Finalmente nos hemos dado cuenta de que, no es cuestión de tiempo, espacio, ni tampoco de en qué mes del año nos encontremos.
Es mas bien una cuestión de desencuentros, cuando dos almas están destinadas a amarse pero al mismo tiempo, se encuentran condenadas a no entenderse.
Tu y yo nunca nos entendimos. Somos en realidad tan diferentes;
Tú tan frío y duro, yo tan absurdamente sentimental.
Tú tan egoísta, yo tan altruista.
Tú tan dueño de tu destino, yo a veces tan dueña del mío, y otras en cambio una hoja mecida por el viento.
Tú tan constante y perseverante, yo tan pusilánime e insignificante.
Tú tan egocéntrico, yo tan alocéntrica.
(...)
Pero en cambio, siempre hubo dos cosas en las que coincidimos;
Toxicidad y dependencia para con el otro.
(...)
No sé si realmente era amor. Sé que por mi parte lo fue. Puro, sincero, tácito, intenso y desinteresado.

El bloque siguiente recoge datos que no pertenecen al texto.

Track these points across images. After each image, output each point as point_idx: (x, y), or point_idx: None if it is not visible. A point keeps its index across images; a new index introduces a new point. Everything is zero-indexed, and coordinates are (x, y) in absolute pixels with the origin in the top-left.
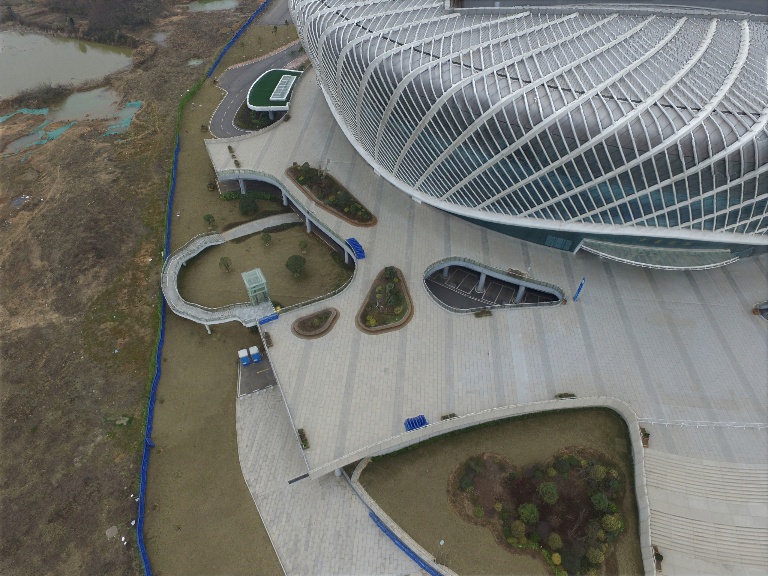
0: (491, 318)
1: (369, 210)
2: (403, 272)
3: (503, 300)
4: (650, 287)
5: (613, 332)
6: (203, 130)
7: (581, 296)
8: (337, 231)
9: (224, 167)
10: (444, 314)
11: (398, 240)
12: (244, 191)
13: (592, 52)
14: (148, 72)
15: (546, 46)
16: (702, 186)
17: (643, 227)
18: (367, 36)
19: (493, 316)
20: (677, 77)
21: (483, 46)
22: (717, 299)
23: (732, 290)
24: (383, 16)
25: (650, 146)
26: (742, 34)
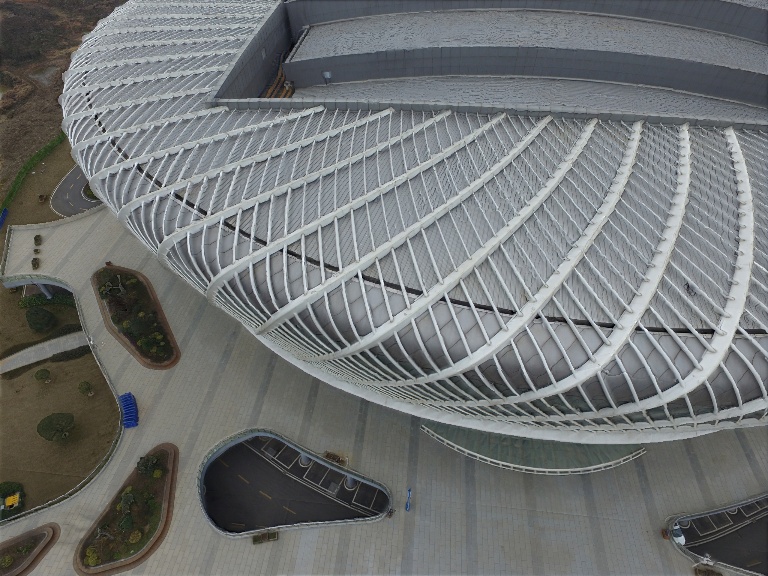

¿Por la tuya? Después de lo ocurrido éstos últimos días y todas las cosas que me has dicho (junto a las que no dijiste y me enviaste en forma de dardos envenenados) he empezado a dudarlo.
Creo que realmente, lo único que te unía mí era el cómo te hacía sentir cuando estaba a tu alrededor.

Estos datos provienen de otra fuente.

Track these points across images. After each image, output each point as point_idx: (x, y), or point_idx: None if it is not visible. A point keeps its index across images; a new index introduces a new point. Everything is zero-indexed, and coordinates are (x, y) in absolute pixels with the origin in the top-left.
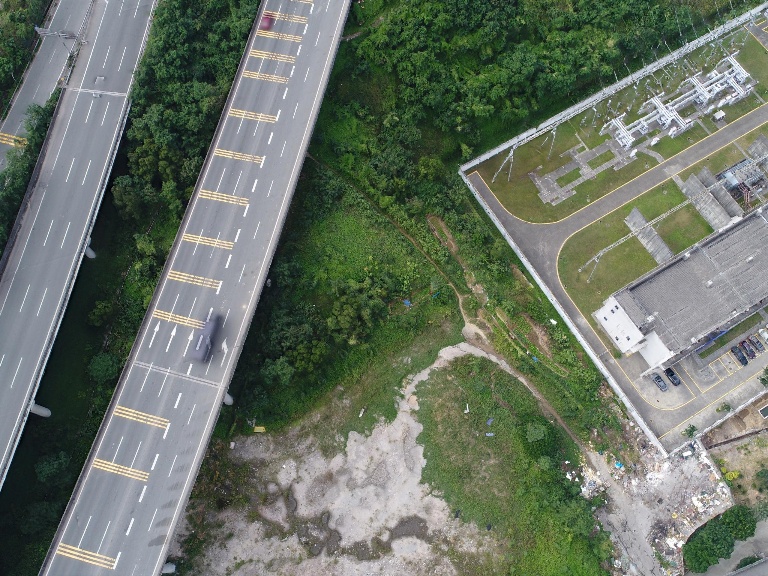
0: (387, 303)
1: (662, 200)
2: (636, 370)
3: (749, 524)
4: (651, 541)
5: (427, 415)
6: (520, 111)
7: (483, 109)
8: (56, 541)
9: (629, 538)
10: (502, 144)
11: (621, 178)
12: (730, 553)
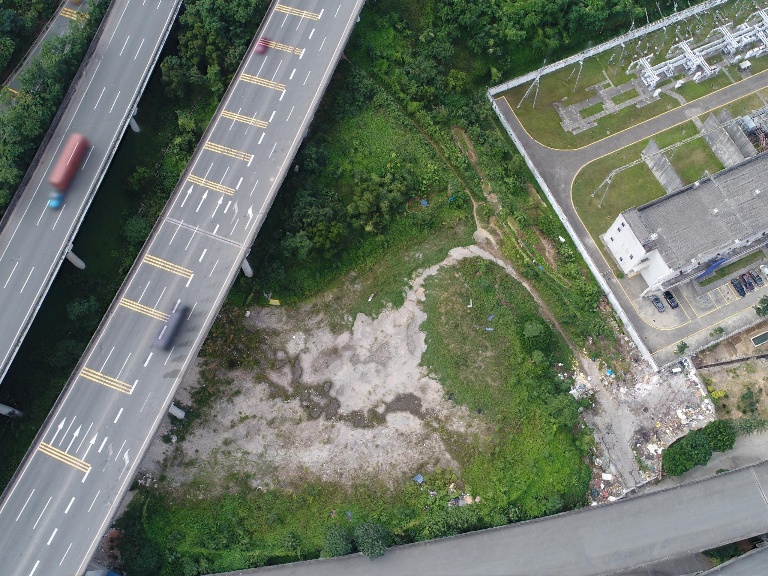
0: (405, 200)
1: (680, 139)
2: (636, 291)
3: (728, 436)
4: (633, 445)
5: (432, 306)
6: (551, 41)
7: (515, 33)
8: (81, 365)
9: (612, 440)
10: (531, 72)
11: (642, 115)
12: (707, 460)
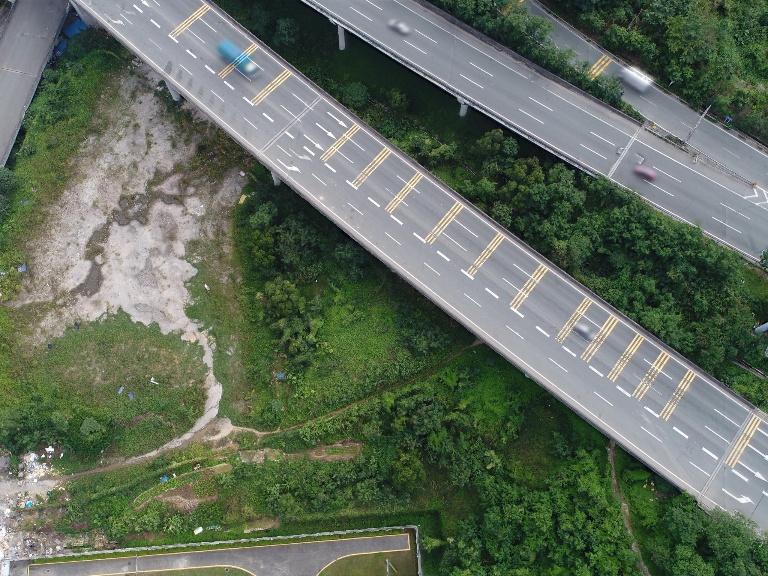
0: None
1: None
2: None
3: None
4: None
5: (172, 343)
6: None
7: None
8: (214, 5)
9: None
10: None
11: None
12: None
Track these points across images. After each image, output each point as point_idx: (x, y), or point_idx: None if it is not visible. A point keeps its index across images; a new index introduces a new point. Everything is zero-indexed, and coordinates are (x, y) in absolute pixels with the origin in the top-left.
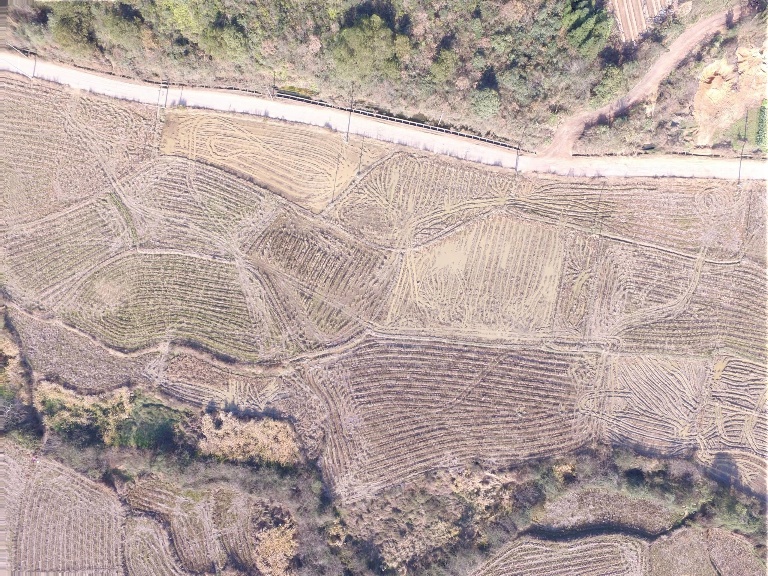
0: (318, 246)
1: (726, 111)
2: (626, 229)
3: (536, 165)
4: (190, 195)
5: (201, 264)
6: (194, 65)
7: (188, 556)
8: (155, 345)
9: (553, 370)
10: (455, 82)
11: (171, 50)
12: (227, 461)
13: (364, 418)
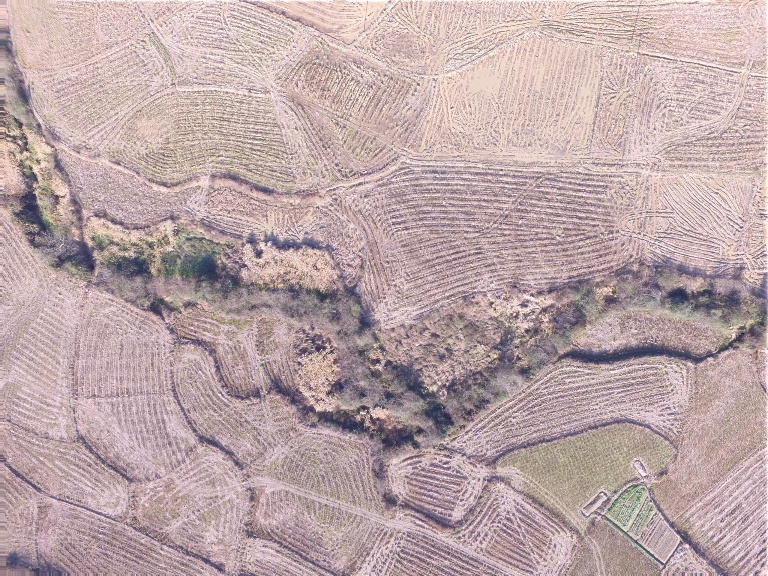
0: (351, 76)
1: None
2: (666, 45)
3: None
4: (225, 32)
5: (237, 99)
6: None
7: (234, 382)
8: (196, 178)
9: (592, 192)
10: None
11: None
12: (268, 289)
13: (401, 245)
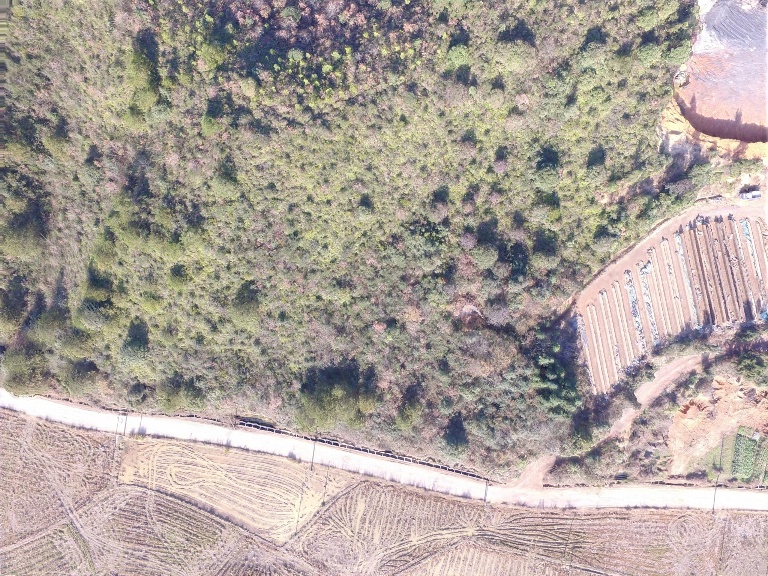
0: None
1: (701, 439)
2: (597, 560)
3: (505, 496)
4: (149, 526)
5: None
6: (152, 405)
7: None
8: None
9: None
10: (421, 431)
11: (127, 399)
12: None
13: None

Te enamoraste de ti mismo y de la persona en la que te convertías cuando estaba a tu lado.
Y acabaste tan, pero tan enamorado de ése reflejo tuyo, que lo confundiste con amor hacía mí, cuando en realidad era éso, amor propio.
Porque sí, pese a venir con el "san benito" en la frente de haber cambiado para conquistarme y engañarme poco a poco, no cambiaste ni un ápice.
Porque al final del todo, es cuando enseñaste tu verdadero rostro. Ése rostro que mi corazón se empeñó en enterrar, mientras que mi cerebro me decía alto y claro:
"No, no lo hagas. Hay algo que no encaja. Retrocede, o al final saldrás herida otra vez".
Admítelo, tu cambio fue una vil mentira, un espejismo, un arma arrojadiza de la que te valiste para enamorarme y conseguir tu propósito.
(...)
¿Ahora? Es tiempo de recoger los pocos pedazos que quedan de mí, de mi vida, endurecerme y aprender.
Aprender a darle todo de mi a quién verdaderamente lo merezca y no a quién alardeé de conocerme hace 20 años, y no haya hecho nunca una mierda por mí.
Aprender a decir "no", "basta" y "hasta aquí"a todo lo que no me beneficie personal y anímicamente.
Aprender a mirar más por mí, y menos por los demás.
Aprender a querer más y mejor a quien me quiere y menos a quién dice quererme.
Aprender que hay personas que nunca cambian.
Aprender que cada uno hace lo que le nace en cada momento, y no por ello he de esperar que actúen como yo lo haría o me gustaría.
Y seguir adelante, volver a ser yo.
Porque quiero y puedo volver a ser yo.
Porque a monstruos más grandes y terroríficos me he enfrentado, y he salido victoriosa.